The leaked data has already been reposted on at least one leak-sharing website. One CWA member, known as Cubed, tells Vice Motherboard that the group has "a lot more names" that it's prepared to leak, although declined to give a specific count.
FBI Portal Breach Claimed
CWA appears to have breached the FBI's Law Enforcement Enterprise Portal - or LEEP - which the bureau describes as being "a secure, Internet-based information sharing system available to agencies around the world that are involved in law enforcement, first response, criminal justice, anti-terrorism, intelligence and related matters."
On Nov. 8, CWA published a screenshot of what's labeled as being the "SIG/VCC address book," which says it contains 9,046 members' names, titles, employers and location, although parts of that list are blacked out. That appears to refer to the FBI's Virtual Command Center/Special Interest Group, or VCC/SIG, which the bureau says has been used to coordinate about 5,500 cases in the past 10 years, ranging from active shooter incidents and child abductions to presidential inaugurations and terrorist attacks and threats.
An FBI spokeswoman declined to comment on the hack, or what portal technology the bureau uses to run LEEP. "We have no comment on specific claims of hacktivism, but those who engage in such activities are breaking the law," FBI spokeswoman Carol Cratty says. "The FBI takes these matters very seriously. We will work with our public and private sector partners to identify and hold accountable those who engage in illegal activities in cyberspace."
The hackers tell Wired that they were able to exploit a vulnerability in the LEEP portal, giving them access to nearly 20 U.S. law enforcement information-sharing portals and investigation tools. The group declined to detail the vulnerability they exploited, saying they were still using it to attempt to extract additional information.
But CWA provided a detailed list to Wired of 19 tools it claims the group was able to access via the law enforcement portal, which range from the Internet Crime Complaint Center, or IC3, and the Homeland Security Information Network, used for trading sensitive but non-confidential information, to an automated malware analysis tool and JABS, the Joint Automated Booking System, which is a database of federal arrest records.
One concern about the potential JABS breach is that the system can contain arrest records relating to indictments that are still under seal and thus may give any criminals with access to the system a heads-up if they're being targeted. As noted by Wired, a common tactic in cybercrime investigations is for law enforcement agencies to arrest one suspected member of a hacking ring and keep the case sealed while they attempt to get the accused to provide evidence on alleged co-conspirators.
Guy Fawkes Symbolism
The choice of date for CWA's Nov. 5 leak is symbolic - that's Bonfire Night in the United Kingdom, which commemorates the failure of Guy Fawkes to blow up the Houses of Parliament in 1605. The date also features in "V for Vendetta," a comic book and then film, which envisions an alternate future in which a legion of revolutionaries wearing masks - of the type since popularized by Anonymous - battles the fascist state. The date has also become a rallying point for Anonymous-related online operations and protests.

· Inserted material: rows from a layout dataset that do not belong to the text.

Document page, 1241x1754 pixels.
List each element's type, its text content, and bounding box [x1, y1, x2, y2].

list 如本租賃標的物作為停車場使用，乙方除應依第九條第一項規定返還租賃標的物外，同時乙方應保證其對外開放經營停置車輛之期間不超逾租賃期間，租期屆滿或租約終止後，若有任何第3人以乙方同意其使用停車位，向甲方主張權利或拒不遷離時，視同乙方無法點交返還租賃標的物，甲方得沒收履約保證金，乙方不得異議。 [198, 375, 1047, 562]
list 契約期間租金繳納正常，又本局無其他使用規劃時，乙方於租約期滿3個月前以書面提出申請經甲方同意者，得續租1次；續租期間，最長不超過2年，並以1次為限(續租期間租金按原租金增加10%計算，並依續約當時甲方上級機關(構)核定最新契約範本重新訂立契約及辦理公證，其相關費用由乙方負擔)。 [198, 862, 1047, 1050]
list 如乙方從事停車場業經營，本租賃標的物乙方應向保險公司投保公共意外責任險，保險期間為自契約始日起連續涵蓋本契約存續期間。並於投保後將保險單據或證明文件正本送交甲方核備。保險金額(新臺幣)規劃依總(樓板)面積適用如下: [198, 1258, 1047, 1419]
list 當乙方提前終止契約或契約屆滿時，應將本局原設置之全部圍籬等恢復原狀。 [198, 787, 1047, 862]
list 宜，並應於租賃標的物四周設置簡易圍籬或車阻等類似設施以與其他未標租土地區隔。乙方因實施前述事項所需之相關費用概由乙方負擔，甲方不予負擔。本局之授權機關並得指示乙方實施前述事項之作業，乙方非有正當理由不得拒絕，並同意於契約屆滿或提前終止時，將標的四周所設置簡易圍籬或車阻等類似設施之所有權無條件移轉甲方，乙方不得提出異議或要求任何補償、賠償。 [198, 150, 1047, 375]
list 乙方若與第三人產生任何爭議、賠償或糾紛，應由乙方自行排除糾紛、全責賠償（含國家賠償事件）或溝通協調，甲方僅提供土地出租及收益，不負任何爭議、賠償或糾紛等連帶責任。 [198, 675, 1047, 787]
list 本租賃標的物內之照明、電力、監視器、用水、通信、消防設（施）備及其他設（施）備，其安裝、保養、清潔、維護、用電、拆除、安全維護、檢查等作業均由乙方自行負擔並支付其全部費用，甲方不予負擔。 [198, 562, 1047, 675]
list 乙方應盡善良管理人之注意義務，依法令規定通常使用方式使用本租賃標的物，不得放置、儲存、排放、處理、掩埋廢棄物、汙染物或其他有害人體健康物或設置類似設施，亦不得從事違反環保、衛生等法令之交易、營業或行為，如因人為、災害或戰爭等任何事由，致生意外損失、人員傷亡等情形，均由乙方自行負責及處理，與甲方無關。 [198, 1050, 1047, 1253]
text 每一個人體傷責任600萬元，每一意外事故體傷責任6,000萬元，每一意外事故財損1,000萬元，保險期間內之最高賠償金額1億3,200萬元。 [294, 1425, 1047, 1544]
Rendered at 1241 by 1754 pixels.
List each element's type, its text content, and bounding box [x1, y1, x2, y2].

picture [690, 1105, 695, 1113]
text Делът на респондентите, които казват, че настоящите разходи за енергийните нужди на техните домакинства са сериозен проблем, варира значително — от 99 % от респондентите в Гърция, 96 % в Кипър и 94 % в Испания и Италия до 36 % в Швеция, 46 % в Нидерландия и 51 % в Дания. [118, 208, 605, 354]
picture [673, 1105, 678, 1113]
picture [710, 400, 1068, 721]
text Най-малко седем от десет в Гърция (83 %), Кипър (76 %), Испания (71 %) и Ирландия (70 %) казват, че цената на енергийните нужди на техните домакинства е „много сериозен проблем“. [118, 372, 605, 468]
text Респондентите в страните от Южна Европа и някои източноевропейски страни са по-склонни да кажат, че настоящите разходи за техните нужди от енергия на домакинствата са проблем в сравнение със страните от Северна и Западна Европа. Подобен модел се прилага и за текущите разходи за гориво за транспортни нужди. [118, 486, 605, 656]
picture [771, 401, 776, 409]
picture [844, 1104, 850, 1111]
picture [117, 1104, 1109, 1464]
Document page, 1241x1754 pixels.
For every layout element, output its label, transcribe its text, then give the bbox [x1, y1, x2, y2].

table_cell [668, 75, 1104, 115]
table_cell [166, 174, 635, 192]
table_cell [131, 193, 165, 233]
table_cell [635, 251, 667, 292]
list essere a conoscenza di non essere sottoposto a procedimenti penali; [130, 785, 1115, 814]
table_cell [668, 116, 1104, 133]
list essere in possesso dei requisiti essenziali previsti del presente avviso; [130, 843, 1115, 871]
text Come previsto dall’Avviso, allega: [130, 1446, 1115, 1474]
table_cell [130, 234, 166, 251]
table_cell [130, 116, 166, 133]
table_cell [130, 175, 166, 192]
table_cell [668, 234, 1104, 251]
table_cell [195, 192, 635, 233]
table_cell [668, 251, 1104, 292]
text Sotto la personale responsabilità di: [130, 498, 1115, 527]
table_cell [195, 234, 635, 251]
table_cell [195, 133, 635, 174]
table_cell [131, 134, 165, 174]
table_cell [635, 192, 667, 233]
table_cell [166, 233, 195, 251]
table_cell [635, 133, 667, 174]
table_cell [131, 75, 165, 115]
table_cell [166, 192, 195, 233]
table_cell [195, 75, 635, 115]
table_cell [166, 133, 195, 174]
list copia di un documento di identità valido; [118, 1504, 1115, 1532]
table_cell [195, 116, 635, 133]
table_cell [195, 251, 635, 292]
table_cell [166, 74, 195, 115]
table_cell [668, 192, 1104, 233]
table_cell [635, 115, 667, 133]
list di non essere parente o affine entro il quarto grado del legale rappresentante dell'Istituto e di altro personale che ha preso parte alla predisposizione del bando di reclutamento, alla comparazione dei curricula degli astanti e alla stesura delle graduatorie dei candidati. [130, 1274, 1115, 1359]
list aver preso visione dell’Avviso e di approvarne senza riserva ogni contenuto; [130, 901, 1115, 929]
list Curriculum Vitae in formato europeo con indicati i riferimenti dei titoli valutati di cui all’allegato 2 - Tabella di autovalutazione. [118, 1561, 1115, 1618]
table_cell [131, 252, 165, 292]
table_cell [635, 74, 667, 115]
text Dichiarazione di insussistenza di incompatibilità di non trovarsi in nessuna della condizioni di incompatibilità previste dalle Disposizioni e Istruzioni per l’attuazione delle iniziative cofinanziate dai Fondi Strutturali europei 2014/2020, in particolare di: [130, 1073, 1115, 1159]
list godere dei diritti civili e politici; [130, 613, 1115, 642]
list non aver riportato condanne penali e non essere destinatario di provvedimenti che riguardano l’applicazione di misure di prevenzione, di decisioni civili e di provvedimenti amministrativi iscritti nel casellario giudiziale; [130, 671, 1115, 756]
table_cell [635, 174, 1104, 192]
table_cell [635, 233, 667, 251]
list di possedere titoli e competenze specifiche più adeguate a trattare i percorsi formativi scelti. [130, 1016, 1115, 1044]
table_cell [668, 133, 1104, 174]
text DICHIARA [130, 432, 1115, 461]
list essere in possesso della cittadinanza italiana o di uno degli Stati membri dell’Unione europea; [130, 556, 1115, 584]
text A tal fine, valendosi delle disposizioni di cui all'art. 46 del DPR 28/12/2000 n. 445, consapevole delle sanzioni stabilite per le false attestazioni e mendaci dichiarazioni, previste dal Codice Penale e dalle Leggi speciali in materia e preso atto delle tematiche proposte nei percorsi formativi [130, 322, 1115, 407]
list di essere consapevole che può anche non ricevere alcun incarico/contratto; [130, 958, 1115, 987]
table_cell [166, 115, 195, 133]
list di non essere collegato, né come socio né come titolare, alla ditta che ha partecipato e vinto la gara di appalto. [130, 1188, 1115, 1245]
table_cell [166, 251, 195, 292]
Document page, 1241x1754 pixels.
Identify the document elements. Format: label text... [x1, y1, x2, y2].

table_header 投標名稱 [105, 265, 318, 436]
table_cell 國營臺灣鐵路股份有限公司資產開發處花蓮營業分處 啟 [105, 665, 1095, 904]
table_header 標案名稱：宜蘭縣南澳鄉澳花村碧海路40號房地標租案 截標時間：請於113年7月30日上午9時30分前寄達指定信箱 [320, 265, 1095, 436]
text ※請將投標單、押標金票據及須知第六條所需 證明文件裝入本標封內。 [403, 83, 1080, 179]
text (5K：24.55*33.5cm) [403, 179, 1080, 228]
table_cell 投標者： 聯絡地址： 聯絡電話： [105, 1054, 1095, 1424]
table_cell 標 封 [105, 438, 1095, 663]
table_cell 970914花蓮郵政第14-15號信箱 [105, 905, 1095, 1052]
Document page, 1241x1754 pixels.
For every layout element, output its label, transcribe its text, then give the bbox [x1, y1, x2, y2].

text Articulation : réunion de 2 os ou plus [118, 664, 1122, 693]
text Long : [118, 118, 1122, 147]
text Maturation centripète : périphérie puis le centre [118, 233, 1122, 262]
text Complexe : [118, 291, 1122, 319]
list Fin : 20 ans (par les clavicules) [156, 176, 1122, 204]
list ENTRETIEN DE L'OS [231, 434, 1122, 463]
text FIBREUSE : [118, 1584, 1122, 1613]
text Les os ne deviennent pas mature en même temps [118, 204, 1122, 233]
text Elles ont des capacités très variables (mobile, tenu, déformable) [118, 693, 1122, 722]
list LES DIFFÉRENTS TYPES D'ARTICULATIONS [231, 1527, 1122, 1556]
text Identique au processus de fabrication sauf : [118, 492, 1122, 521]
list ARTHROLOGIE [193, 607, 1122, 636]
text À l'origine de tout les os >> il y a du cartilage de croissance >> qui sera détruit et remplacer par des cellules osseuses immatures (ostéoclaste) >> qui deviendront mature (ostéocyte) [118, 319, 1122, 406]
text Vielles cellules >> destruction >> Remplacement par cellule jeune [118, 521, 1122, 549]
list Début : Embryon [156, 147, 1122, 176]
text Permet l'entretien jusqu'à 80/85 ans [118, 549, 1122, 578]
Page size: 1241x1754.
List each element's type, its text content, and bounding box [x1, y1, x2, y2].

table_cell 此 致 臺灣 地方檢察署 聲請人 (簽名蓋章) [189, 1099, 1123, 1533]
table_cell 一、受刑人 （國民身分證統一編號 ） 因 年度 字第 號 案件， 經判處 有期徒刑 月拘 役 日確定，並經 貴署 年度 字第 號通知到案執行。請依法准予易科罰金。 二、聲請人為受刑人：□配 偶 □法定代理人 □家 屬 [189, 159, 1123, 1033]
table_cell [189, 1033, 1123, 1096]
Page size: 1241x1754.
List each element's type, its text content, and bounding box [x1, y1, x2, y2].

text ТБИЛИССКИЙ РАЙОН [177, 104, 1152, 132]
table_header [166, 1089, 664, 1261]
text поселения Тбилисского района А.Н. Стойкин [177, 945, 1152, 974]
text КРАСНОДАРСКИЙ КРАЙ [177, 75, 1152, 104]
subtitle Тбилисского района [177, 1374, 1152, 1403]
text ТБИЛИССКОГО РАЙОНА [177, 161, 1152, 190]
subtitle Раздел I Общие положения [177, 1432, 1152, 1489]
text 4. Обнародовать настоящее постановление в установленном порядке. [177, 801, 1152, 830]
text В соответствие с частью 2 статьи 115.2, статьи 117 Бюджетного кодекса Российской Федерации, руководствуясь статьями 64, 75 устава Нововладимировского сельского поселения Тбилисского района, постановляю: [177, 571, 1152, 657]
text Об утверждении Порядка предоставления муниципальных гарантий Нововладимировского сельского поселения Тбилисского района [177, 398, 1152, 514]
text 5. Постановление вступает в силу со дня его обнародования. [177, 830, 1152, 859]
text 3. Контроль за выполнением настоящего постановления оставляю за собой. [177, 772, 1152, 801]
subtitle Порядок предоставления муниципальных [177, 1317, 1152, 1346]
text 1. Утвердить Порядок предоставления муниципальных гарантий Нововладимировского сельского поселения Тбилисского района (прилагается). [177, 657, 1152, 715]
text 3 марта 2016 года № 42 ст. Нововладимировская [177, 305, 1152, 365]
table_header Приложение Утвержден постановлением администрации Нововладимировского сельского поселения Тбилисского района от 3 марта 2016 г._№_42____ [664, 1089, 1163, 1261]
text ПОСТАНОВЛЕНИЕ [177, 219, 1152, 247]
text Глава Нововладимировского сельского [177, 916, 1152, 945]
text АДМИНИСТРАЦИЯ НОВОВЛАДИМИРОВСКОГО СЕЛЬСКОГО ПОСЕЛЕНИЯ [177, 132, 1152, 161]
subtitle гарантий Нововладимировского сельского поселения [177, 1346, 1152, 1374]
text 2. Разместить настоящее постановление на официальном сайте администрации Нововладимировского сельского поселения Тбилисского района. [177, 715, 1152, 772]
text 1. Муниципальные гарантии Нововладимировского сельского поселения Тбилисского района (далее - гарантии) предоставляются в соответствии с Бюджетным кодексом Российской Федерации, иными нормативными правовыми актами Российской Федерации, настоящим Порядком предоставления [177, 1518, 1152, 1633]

But CWA says it's not part of Anonymous. "No need to target #AnonSec feds, they were nothing to do with the attacks, they're just good friends," reads a tweet from the CWA member who goes by the name Cracka.
In a separate Nov. 5 Pastebin post, meanwhile, Cracka claims that he's "targeting the U.S. government for funding Israel." And the group has said it has a substantial amount of additional data that it's prepared to release unless the government meets its demands.
FBI Deputy Director Targeted
The apparent law enforcement portal breach follows CWA claiming via Twitter that it had hacked into the personal email account of FBI Deputy Director Mark Giuliano. The group told Vice Motherboard it first gained access to a Comcast account registered in Giuliano's wife's name, although declined to note how - and the group's claims could not be verified. The FBI declined to comment on CWA's claimed attack.
Some security experts question the attackers' asserted ages and levels of recreational drug use. "If they were really teenage stoner hackers, they'd be in jail," Michael Adams, an information security expert who served more than two decades in the U.S. Special Operations Command, tells Vice Motherboard. "It is very difficult for me to understand how hackers characterized as 'teenage stoners' cannot be caught with the resources available to the United States intelligence community and the FBI."
Adams, who has reviewed the list of dumped data, warns that it appears to show police officers that have an FBI email address - meaning they could be embedded bureau agents - as well as agents deployed abroad, for example on the Caribbean nation of Saint Kitts and Nevis, and might be working undercover. "They're busting covers left and right and they don't know it," he said of CWA.